Enfants, c’était moi qui veillais sur elle, la consolais, lui tenais la main quand elle avait peur, posais des pansements sur ses blessures, séchais ses larmes après ses chagrins d'amour… Aujourd’hui, je suis celui qui a besoin d’être soutenu, celui qui est tombé trop bas pour se relever seul. Et elle, si forte, si entière, me glisse un dernier mot, un conseil, une bénédiction à l'oreille.
— Prends soin de toi, mo bràthair. Et d’elle aussi. Aie confiance, Jamie.
Ses paroles se répercutent dans mon esprit. Elles me ramènent à notre conversation précédente, un écho du passé, des souvenirs d’un autre temps, peut-être d’une autre vie. Je la serre un peu plus fort contre moi avant qu’elle ne se détache en m'adressant un sourire.
Victoria me regarde, une lueur de résolution dans ses yeux. Ses iris ambrés, profonds et implacables, semblent capturer mes hésitations, m’aspirer dans un tourbillon de détermination. Sans un mot, elle me fait un signe de tête, un encouragement silencieux. Puis, après avoir brièvement salué Antoine et Isla, elle m’attrape par la main et prend les devants pour nous guider vers la sortie. Sa démarche assurée contraste fortement avec ma nervosité palpable. Je la suis, à moitié en état de marche, à moitié porté par sa volonté.

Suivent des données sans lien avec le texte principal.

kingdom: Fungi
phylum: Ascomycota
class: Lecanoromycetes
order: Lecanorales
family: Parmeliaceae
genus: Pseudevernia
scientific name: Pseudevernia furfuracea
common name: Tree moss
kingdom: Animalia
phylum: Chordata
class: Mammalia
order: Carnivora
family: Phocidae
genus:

En traversant le club dans l’autre sens, je réalise que ce milieu vibrant, ce labyrinthe de son et lumière, n'est qu'une illusion, une distraction qui m’écrase et me maintient à distance de mes véritables sentiments. Cet univers, avec ses tentations et ses excès, ne fait qu’aggraver ma confusion. Je dois m’extirper de là avant de perdre la femme que j'aime. Seule Victoria peut me mener vers un monde de calme, de paix et d'amour, un chez-moi où je pourrais me libérer des peurs qui m'entravent. Seule Victoria peut mettre fin à la lutte qui se déroule à l'intérieur de moi.
Victoria. Ça a toujours été Victoria et le salut de ses bras.